In the records that follow, the lines from the one containing "0.0357 | 0.6820 |" to the one containing "0.0453 | 0.8655 |", inclusive, are to be given again exactly.

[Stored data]
----

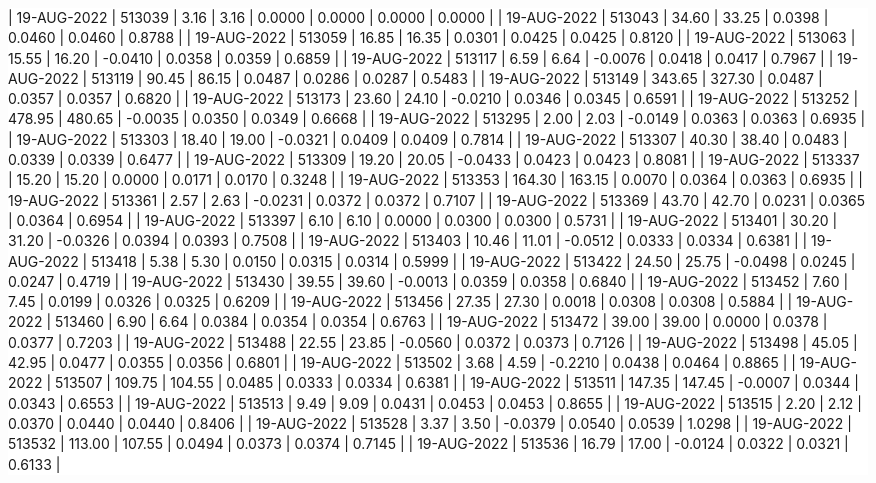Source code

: | 19-AUG-2022 | 513039 | 3.16 | 3.16 | 0.0000 | 0.0000 | 0.0000 | 0.0000 |
| 19-AUG-2022 | 513043 | 34.60 | 33.25 | 0.0398 | 0.0460 | 0.0460 | 0.8788 |
| 19-AUG-2022 | 513059 | 16.85 | 16.35 | 0.0301 | 0.0425 | 0.0425 | 0.8120 |
| 19-AUG-2022 | 513063 | 15.55 | 16.20 | -0.0410 | 0.0358 | 0.0359 | 0.6859 |
| 19-AUG-2022 | 513117 | 6.59 | 6.64 | -0.0076 | 0.0418 | 0.0417 | 0.7967 |
| 19-AUG-2022 | 513119 | 90.45 | 86.15 | 0.0487 | 0.0286 | 0.0287 | 0.5483 |
| 19-AUG-2022 | 513149 | 343.65 | 327.30 | 0.0487 | 0.0357 | 0.0357 | 0.6820 |
| 19-AUG-2022 | 513173 | 23.60 | 24.10 | -0.0210 | 0.0346 | 0.0345 | 0.6591 |
| 19-AUG-2022 | 513252 | 478.95 | 480.65 | -0.0035 | 0.0350 | 0.0349 | 0.6668 |
| 19-AUG-2022 | 513295 | 2.00 | 2.03 | -0.0149 | 0.0363 | 0.0363 | 0.6935 |
| 19-AUG-2022 | 513303 | 18.40 | 19.00 | -0.0321 | 0.0409 | 0.0409 | 0.7814 |
| 19-AUG-2022 | 513307 | 40.30 | 38.40 | 0.0483 | 0.0339 | 0.0339 | 0.6477 |
| 19-AUG-2022 | 513309 | 19.20 | 20.05 | -0.0433 | 0.0423 | 0.0423 | 0.8081 |
| 19-AUG-2022 | 513337 | 15.20 | 15.20 | 0.0000 | 0.0171 | 0.0170 | 0.3248 |
| 19-AUG-2022 | 513353 | 164.30 | 163.15 | 0.0070 | 0.0364 | 0.0363 | 0.6935 |
| 19-AUG-2022 | 513361 | 2.57 | 2.63 | -0.0231 | 0.0372 | 0.0372 | 0.7107 |
| 19-AUG-2022 | 513369 | 43.70 | 42.70 | 0.0231 | 0.0365 | 0.0364 | 0.6954 |
| 19-AUG-2022 | 513397 | 6.10 | 6.10 | 0.0000 | 0.0300 | 0.0300 | 0.5731 |
| 19-AUG-2022 | 513401 | 30.20 | 31.20 | -0.0326 | 0.0394 | 0.0393 | 0.7508 |
| 19-AUG-2022 | 513403 | 10.46 | 11.01 | -0.0512 | 0.0333 | 0.0334 | 0.6381 |
| 19-AUG-2022 | 513418 | 5.38 | 5.30 | 0.0150 | 0.0315 | 0.0314 | 0.5999 |
| 19-AUG-2022 | 513422 | 24.50 | 25.75 | -0.0498 | 0.0245 | 0.0247 | 0.4719 |
| 19-AUG-2022 | 513430 | 39.55 | 39.60 | -0.0013 | 0.0359 | 0.0358 | 0.6840 |
| 19-AUG-2022 | 513452 | 7.60 | 7.45 | 0.0199 | 0.0326 | 0.0325 | 0.6209 |
| 19-AUG-2022 | 513456 | 27.35 | 27.30 | 0.0018 | 0.0308 | 0.0308 | 0.5884 |
| 19-AUG-2022 | 513460 | 6.90 | 6.64 | 0.0384 | 0.0354 | 0.0354 | 0.6763 |
| 19-AUG-2022 | 513472 | 39.00 | 39.00 | 0.0000 | 0.0378 | 0.0377 | 0.7203 |
| 19-AUG-2022 | 513488 | 22.55 | 23.85 | -0.0560 | 0.0372 | 0.0373 | 0.7126 |
| 19-AUG-2022 | 513498 | 45.05 | 42.95 | 0.0477 | 0.0355 | 0.0356 | 0.6801 |
| 19-AUG-2022 | 513502 | 3.68 | 4.59 | -0.2210 | 0.0438 | 0.0464 | 0.8865 |
| 19-AUG-2022 | 513507 | 109.75 | 104.55 | 0.0485 | 0.0333 | 0.0334 | 0.6381 |
| 19-AUG-2022 | 513511 | 147.35 | 147.45 | -0.0007 | 0.0344 | 0.0343 | 0.6553 |
| 19-AUG-2022 | 513513 | 9.49 | 9.09 | 0.0431 | 0.0453 | 0.0453 | 0.8655 |
| 19-AUG-2022 | 513515 | 2.20 | 2.12 | 0.0370 | 0.0440 | 0.0440 | 0.8406 |
| 19-AUG-2022 | 513528 | 3.37 | 3.50 | -0.0379 | 0.0540 | 0.0539 | 1.0298 |
| 19-AUG-2022 | 513532 | 113.00 | 107.55 | 0.0494 | 0.0373 | 0.0374 | 0.7145 |
| 19-AUG-2022 | 513536 | 16.79 | 17.00 | -0.0124 | 0.0322 | 0.0321 | 0.6133 |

----

*Written response*:
| 19-AUG-2022 | 513149 | 343.65 | 327.30 | 0.0487 | 0.0357 | 0.0357 | 0.6820 |
| 19-AUG-2022 | 513173 | 23.60 | 24.10 | -0.0210 | 0.0346 | 0.0345 | 0.6591 |
| 19-AUG-2022 | 513252 | 478.95 | 480.65 | -0.0035 | 0.0350 | 0.0349 | 0.6668 |
| 19-AUG-2022 | 513295 | 2.00 | 2.03 | -0.0149 | 0.0363 | 0.0363 | 0.6935 |
| 19-AUG-2022 | 513303 | 18.40 | 19.00 | -0.0321 | 0.0409 | 0.0409 | 0.7814 |
| 19-AUG-2022 | 513307 | 40.30 | 38.40 | 0.0483 | 0.0339 | 0.0339 | 0.6477 |
| 19-AUG-2022 | 513309 | 19.20 | 20.05 | -0.0433 | 0.0423 | 0.0423 | 0.8081 |
| 19-AUG-2022 | 513337 | 15.20 | 15.20 | 0.0000 | 0.0171 | 0.0170 | 0.3248 |
| 19-AUG-2022 | 513353 | 164.30 | 163.15 | 0.0070 | 0.0364 | 0.0363 | 0.6935 |
| 19-AUG-2022 | 513361 | 2.57 | 2.63 | -0.0231 | 0.0372 | 0.0372 | 0.7107 |
| 19-AUG-2022 | 513369 | 43.70 | 42.70 | 0.0231 | 0.0365 | 0.0364 | 0.6954 |
| 19-AUG-2022 | 513397 | 6.10 | 6.10 | 0.0000 | 0.0300 | 0.0300 | 0.5731 |
| 19-AUG-2022 | 513401 | 30.20 | 31.20 | -0.0326 | 0.0394 | 0.0393 | 0.7508 |
| 19-AUG-2022 | 513403 | 10.46 | 11.01 | -0.0512 | 0.0333 | 0.0334 | 0.6381 |
| 19-AUG-2022 | 513418 | 5.38 | 5.30 | 0.0150 | 0.0315 | 0.0314 | 0.5999 |
| 19-AUG-2022 | 513422 | 24.50 | 25.75 | -0.0498 | 0.0245 | 0.0247 | 0.4719 |
| 19-AUG-2022 | 513430 | 39.55 | 39.60 | -0.0013 | 0.0359 | 0.0358 | 0.6840 |
| 19-AUG-2022 | 513452 | 7.60 | 7.45 | 0.0199 | 0.0326 | 0.0325 | 0.6209 |
| 19-AUG-2022 | 513456 | 27.35 | 27.30 | 0.0018 | 0.0308 | 0.0308 | 0.5884 |
| 19-AUG-2022 | 513460 | 6.90 | 6.64 | 0.0384 | 0.0354 | 0.0354 | 0.6763 |
| 19-AUG-2022 | 513472 | 39.00 | 39.00 | 0.0000 | 0.0378 | 0.0377 | 0.7203 |
| 19-AUG-2022 | 513488 | 22.55 | 23.85 | -0.0560 | 0.0372 | 0.0373 | 0.7126 |
| 19-AUG-2022 | 513498 | 45.05 | 42.95 | 0.0477 | 0.0355 | 0.0356 | 0.6801 |
| 19-AUG-2022 | 513502 | 3.68 | 4.59 | -0.2210 | 0.0438 | 0.0464 | 0.8865 |
| 19-AUG-2022 | 513507 | 109.75 | 104.55 | 0.0485 | 0.0333 | 0.0334 | 0.6381 |
| 19-AUG-2022 | 513511 | 147.35 | 147.45 | -0.0007 | 0.0344 | 0.0343 | 0.6553 |
| 19-AUG-2022 | 513513 | 9.49 | 9.09 | 0.0431 | 0.0453 | 0.0453 | 0.8655 |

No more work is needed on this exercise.